Les cours administratives d'appel sont créées par la loi du 31 décembre 1987 afin de résorber l'encombrement du Conseil d’État qui était alors juge d'appel. Les cours administratives d'appel commencent à fonctionner le 1er janvier 1989, les cinq premières sont localisées à Paris, Lyon, Nancy, Nantes et Bordeaux. D'autres se sont ajoutées depuis. Cependant vite encombrées à leur tour, le décret n° 2003-543 du 24 juin 2003 vient modifier la procédure applicable devant les cours administratives d’appel sur plusieurs points importants :

  • La voie de l’appel est supprimée pour les litiges de faible importance (art. R.811-1 du code de justice administrative).
  • L'article R.811-7 du code de justice administrative prévoit que le recours à un avocat deviendra obligatoire pour toutes les affaires portées devant les cours, sauf pour les litiges d’excès de pouvoir formés par les agents publics et assimilés, le contentieux des contraventions de grande voirie et des demandes d’exécution des décisions de justice.
  • Le décret contient aussi des dispositions de nature technique visant à augmenter la productivité des cours administratives d’appel et à faciliter le traitement des affaires.

Bagne de Dénomination (commune, département)

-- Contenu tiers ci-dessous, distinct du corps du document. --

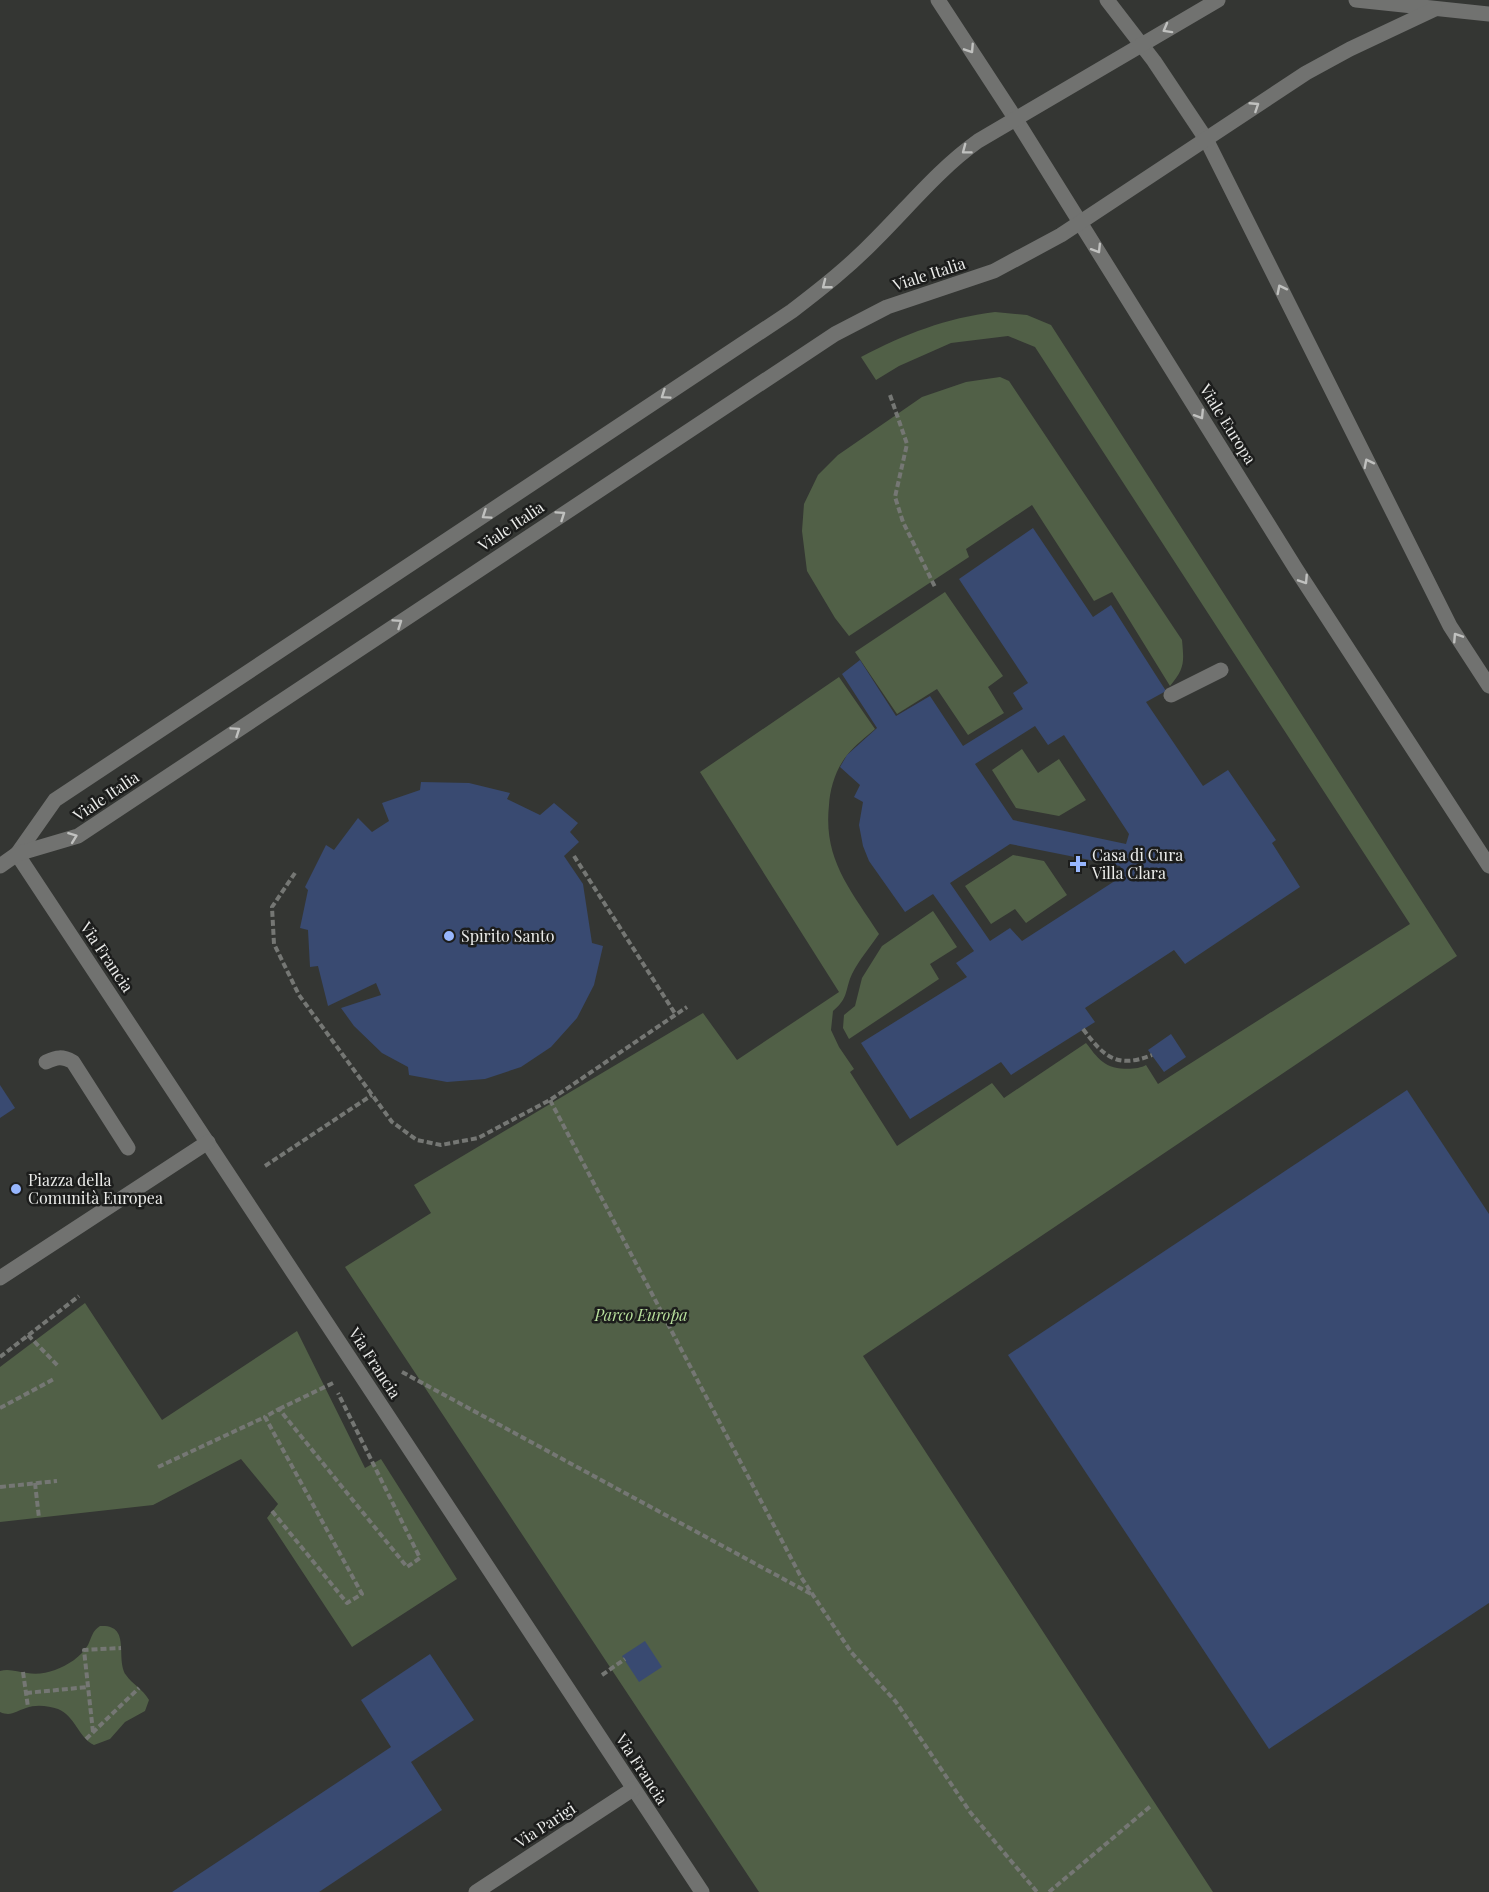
<svg xmlns="http://www.w3.org/2000/svg" width="1489" height="1892" font-family="'Playfair Display',serif">
<rect width="100%" height="100%" fill="#343633"/>
<!-- green -->
<g fill="#516047">
<path d="M995 312 1027 315 1051 325 1457 956 863 1356 1213 1892H759L345 1267 431 1213 414 1185 703 1013 737 1060 839 992 700 772 839 677 875 729C866 737 855 745 848 754 836 768 830 788 829 805 823 860 851 890 879 934 871 946 859 960 852 974 845 989 849 998 833 1011L831 1030 839 1047 854 1069 850 1072 897 1146 992 1083 1004 1098 1086 1043C1091 1049 1096 1057 1103 1062 1112 1070 1136 1071 1146 1065L1158 1084 1410 924 1035 347 1008 336 951 343 899 366 876 380 861 357C905 334 946 318 995 312Z"/>
<path d="M1000 377 1009 381 1182 640C1184 662 1185 668 1170 686L1112 592 1094 601 1032 505 966 549 969 557 849 636 835 618 807 571 802 531 804 504 818 475 838 455 922 397 966 382Z"/>
<polygon points="945,592 1003,676 988,687 1004,713 968,735 937,689 897,714 855,652"/>
<polygon points="1022,749 1038,773 1059,759 1086,800 1059,816 1016,808 992,770"/>
<polygon points="1013,855 1044,861 1067,895 1026,923 1015,909 991,924 965,886"/>
<polygon points="933,911 957,947 930,964 939,979 849,1039 843,1028 844,1015 855,1006 862,978 882,946"/>
<polygon points="85,1303 162,1420 297,1331 365,1468 381,1459 457,1579 352,1647 267,1518 278,1504 241,1459 153,1505 0,1522 0,1367"/>
<path d="M100 1626C132 1624 115 1658 126 1675 132 1684 143 1689 149 1700L145 1711 125 1722 110 1739 94 1745C79 1738 75 1716 58 1709 49 1706 36 1704 26 1708 16 1711 11 1717 0 1712V1671C9 1668 18 1672 27 1673 37 1675 46 1673 55 1670 68 1665 81 1657 88 1645 92 1637 92 1631 100 1626Z"/>
</g>
<!-- building -->
<g fill="#394a71" fill-rule="evenodd">
<path d="M1033 528 1093 617 1111 605 1166 691 1146 702 1203 786 1228 770 1276 840 1272 843 1300 887 1185 964 1174 950 1085 1008 1095 1022 1011 1075 1001 1062 910 1119 861 1043 967 977 956 963 974 951 933 894 905 912 869 861 863 846 859 825 863 802 854 797 860 785 840 767 847 755 877 728 842 674 860 660 896 716 930 696 963 746 1023 709 1013 693 1028 683 959 579ZM1035 726 1048 745 1064 735 1129 834 1126 844 1013 820 975 764ZM1010 844 1120 866 1124 875 1022 941 1010 928 990 941 950 883Z"/>
<polygon points="421,782 469,783 510,793 507,799 540,815 554,803 578,823 570,832 579,842 564,856 583,884 592,943 603,946 594,985 577,1018 551,1047 521,1067 485,1079 447,1082 409,1075 408,1067 382,1053 354,1026 341,1008 381,995 376,983 328,1006 318,966 310,967 308,930 300,928 308,890 305,887 326,845 334,850 358,818 372,832 389,821 382,803 420,790"/>
<polygon points="1171,1034 1186,1057 1164,1072 1148,1050"/>
<polygon points="0,1085 15,1108 0,1118"/>
<polygon points="1407,1090 1489,1214 1489,1603 1269,1749 1008,1355"/>
<polygon points="645,1641 662,1667 639,1682 622,1656"/>
<polygon points="430,1654 474,1720 411,1762 442,1810 319,1892 172,1892 391,1747 361,1700"/>
</g>
<g fill="none" stroke-linecap="round" stroke-linejoin="round">
<!-- path -->
<g stroke="#757774" stroke-width="4" stroke-dasharray="6 3" stroke-linecap="butt">
<polyline points="890,395 907,444 895,497 903,522 935,587"/>
<polyline points="574,856 676,1015"/>
<polyline points="295,873 272,907 274,944 299,995 392,1122 417,1140 441,1145 478,1138 550,1100 687,1007"/>
<path d="M1083 1029C1104 1057 1117 1069 1152 1055"/>
<polyline points="550,1100 801,1577 851,1652 896,1702 970,1812 1037,1892"/>
<polyline points="265,1166 372,1095"/>
<polyline points="28,1335 59,1367"/>
<polyline points="0,1357 79,1296"/>
<polyline points="402,1372 813,1595"/>
<polyline points="0,1408 54,1379"/>
<polyline points="279,1409 333,1383"/>
<polyline points="158,1467 265,1417"/>
<polyline points="35,1483 39,1518"/>
<polyline points="0,1487 57,1481"/>
<polyline points="272,1511 347,1603 362,1594 265,1417 279,1409 407,1567 420,1558 338,1393"/>
<polyline points="23,1672 28,1707"/>
<polyline points="602,1675 625,1659"/>
<polyline points="26,1693 88,1687"/>
<polyline points="93,1732 84,1650 121,1648"/>
<polyline points="86,1739 139,1688"/>
<polyline points="1049,1892 1152,1805"/>
</g>
<!-- lane -->
<g stroke="#717270" stroke-width="15">
<polyline points="1171,695 1221,670"/>
<path d="M46 1062C57 1057 62 1056 73 1062L128 1148"/>
</g>
<!-- street -->
<g stroke="#717270" stroke-width="15">
<polyline points="938,0 1015,118 1296,569 1489,866"/>
<polyline points="1107,0 1154,61 1206,139 1450,626 1489,686"/>
<polyline points="1356,0 1489,14"/>
<path d="M17 854 55 800 792 311C822 288 850 266 876 239 910 205 939 169 978 141L1218 0"/>
<polyline points="17,854 702,1892"/>
<polyline points="0,866 17,854 78,836 835,334 887,307 994,271 1061,235 1306,73 1350,49 1435,9"/>
<polyline points="0,1278 208,1142"/>
<polyline points="476,1892 633,1789"/>
</g>
</g>
<!-- one-way arrows -->
<defs><path id="oneway-chevron" d="M-2-3.5L2.5 0L-2 3.5" fill="none" stroke-width="1.6" stroke-linecap="round" stroke-linejoin="round" transform="scale(1.5)"/></defs>
<g stroke="#c0c1bf">
<use href="#oneway-chevron" transform="translate(1167 29) rotate(151)"/>
<use href="#oneway-chevron" transform="translate(970 49) rotate(57)"/>
<use href="#oneway-chevron" transform="translate(1255 106) rotate(-33)"/>
<use href="#oneway-chevron" transform="translate(966 150) rotate(143)"/>
<use href="#oneway-chevron" transform="translate(1097 249) rotate(58)"/>
<use href="#oneway-chevron" transform="translate(826 285) rotate(142)"/>
<use href="#oneway-chevron" transform="translate(1281 289) rotate(-117)"/>
<use href="#oneway-chevron" transform="translate(665 395) rotate(146)"/>
<use href="#oneway-chevron" transform="translate(1200 415) rotate(58)"/>
<use href="#oneway-chevron" transform="translate(1368 463) rotate(-117)"/>
<use href="#oneway-chevron" transform="translate(486 515) rotate(146)"/>
<use href="#oneway-chevron" transform="translate(561 515) rotate(-34)"/>
<use href="#oneway-chevron" transform="translate(1304 580) rotate(57)"/>
<use href="#oneway-chevron" transform="translate(398 623) rotate(-34)"/>
<use href="#oneway-chevron" transform="translate(1457 637) rotate(-123)"/>
<use href="#oneway-chevron" transform="translate(236 731) rotate(-34)"/>
<use href="#oneway-chevron" transform="translate(73 837) rotate(-21)"/>
</g>
<!-- markers -->
<g fill="#97b6fd" stroke="#1c1d1c" stroke-width="2">
<path d="M1075 855h6v6h6v6h-6v6h-6v-6h-6v-6h6z"/>
<circle cx="449" cy="936" r="6"/>
<circle cx="16" cy="1189" r="6"/>
</g>
<g text-anchor="middle" stroke-width="5" stroke-linejoin="round" paint-order="stroke">
<!-- street labels -->
<g font-size="16" fill="#ebecea" stroke="#1c1d1c">
<text transform="translate(929 274) rotate(-18)" y="6">Viale Italia</text>
<text transform="translate(1228 424) rotate(58)" y="6">Viale Europa</text>
<text transform="translate(511 526) rotate(-34)" y="6">Viale Italia</text>
<text transform="translate(106 796) rotate(-34)" y="6">Viale Italia</text>
<text transform="translate(107 957) rotate(56)" y="6">Via Francia</text>
<text transform="translate(375 1363) rotate(57)" y="6">Via Francia</text>
<text transform="translate(642 1769) rotate(57)" y="6">Via Francia</text>
<text transform="translate(545 1825) rotate(-33)" y="6">Via Parigi</text>
</g>
<!-- poi labels -->
<g font-size="16" fill="#ebecea" stroke="#1c1d1c" text-anchor="start">
<text x="1092" y="861">Casa di Cura<tspan x="1092" dy="18">Villa Clara</tspan></text>
<text x="461" y="942">Spirito Santo</text>
<text x="28" y="1186">Piazza della<tspan x="28" dy="18">Comunità Europea</tspan></text>
</g>
<!-- park labels -->
<g font-size="16" font-style="italic" fill="#b7df9b" stroke="#1c1d1c">
<text x="641" y="1321">Parco Europa</text>
</g>
</g>
</svg>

  • FR78422804100033_000000017
  • Collectivité
  • 1748/1938

En 1748, devant la nécessité pour la monarchie française de disposer d'une marine puissante et les progrès de la navigation à voiles, une ordonnance royale supprime la peine aux galères, qui sanctionnait une condamnation aux travaux forcés, celle-ci devant s'effectuer dorénavant dans les arsenaux. Des bagnes sont alors aménagés dans différents ports de la France métropolitaine, où les forçats constituent une main d'oeuvre abondante et bon marché. En 1854, une loi institue le régime de la transportation pour les condamnés aux travaux forcés et crée les bagnes coloniaux, ceux des ports disparaissant alors progressivement. En 1938, un décret-loi abolit la peine de la transportation pour les condamnés aux travaux forcés, supprimant ainsi les bagnes.